- [Work instructions] Number the lines below as a list, skipping blank lines and leaving the pictures out.

- [Data entries]
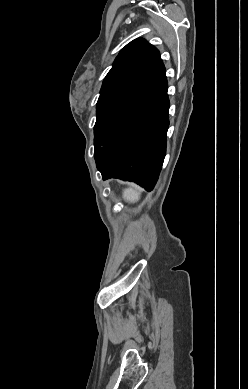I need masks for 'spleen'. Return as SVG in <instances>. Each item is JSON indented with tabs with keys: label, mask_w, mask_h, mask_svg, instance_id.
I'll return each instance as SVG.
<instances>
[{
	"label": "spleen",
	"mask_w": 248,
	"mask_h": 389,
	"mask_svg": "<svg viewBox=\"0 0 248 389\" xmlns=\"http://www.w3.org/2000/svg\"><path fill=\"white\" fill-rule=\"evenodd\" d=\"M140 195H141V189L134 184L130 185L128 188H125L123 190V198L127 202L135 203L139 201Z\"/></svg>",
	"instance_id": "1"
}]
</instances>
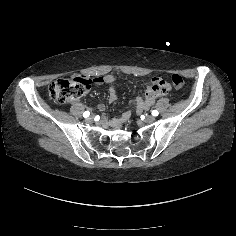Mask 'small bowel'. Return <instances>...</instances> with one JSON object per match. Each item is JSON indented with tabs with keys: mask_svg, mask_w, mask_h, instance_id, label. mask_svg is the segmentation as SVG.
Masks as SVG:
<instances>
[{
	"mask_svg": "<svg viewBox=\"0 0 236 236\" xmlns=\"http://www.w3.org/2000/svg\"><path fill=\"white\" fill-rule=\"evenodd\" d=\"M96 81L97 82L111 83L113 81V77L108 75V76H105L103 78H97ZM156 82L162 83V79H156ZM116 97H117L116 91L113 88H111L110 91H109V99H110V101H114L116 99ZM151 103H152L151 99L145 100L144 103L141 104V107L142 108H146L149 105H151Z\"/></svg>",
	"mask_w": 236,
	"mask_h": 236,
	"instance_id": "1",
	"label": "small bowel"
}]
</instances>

- [Output for this exercise]
1. I need masks for 'spleen'. Return as SVG in <instances>. Each item is JSON indented with tabs with keys: label, mask_w, mask_h, mask_svg, instance_id.
2. I'll return each instance as SVG.
3. <instances>
4. [{
5. 	"label": "spleen",
6. 	"mask_w": 248,
7. 	"mask_h": 389,
8. 	"mask_svg": "<svg viewBox=\"0 0 248 389\" xmlns=\"http://www.w3.org/2000/svg\"><path fill=\"white\" fill-rule=\"evenodd\" d=\"M140 195H141V189L134 184L130 185L128 188H125L123 190V198L127 202L135 203L139 201Z\"/></svg>",
9. 	"instance_id": "1"
10. }]
11. </instances>
12. Mask 'small bowel'. Return <instances>...</instances> with one JSON object per match. Each item is JSON indented with tabs with keys: mask_svg, mask_w, mask_h, instance_id, label. mask_svg is the segmentation as SVG.
13. Masks as SVG:
14. <instances>
15. [{
16. 	"mask_svg": "<svg viewBox=\"0 0 236 236\" xmlns=\"http://www.w3.org/2000/svg\"><path fill=\"white\" fill-rule=\"evenodd\" d=\"M96 81L97 82L111 83L113 81V77L108 75V76H105L103 78H97ZM156 82L162 83V79H156ZM116 97H117L116 91L113 88H111L110 91H109V99H110V101H114L116 99ZM151 103H152L151 99L145 100L144 103L141 104V107L142 108H146L149 105H151Z\"/></svg>",
17. 	"mask_w": 236,
18. 	"mask_h": 236,
19. 	"instance_id": "1",
20. 	"label": "small bowel"
21. }]
22. </instances>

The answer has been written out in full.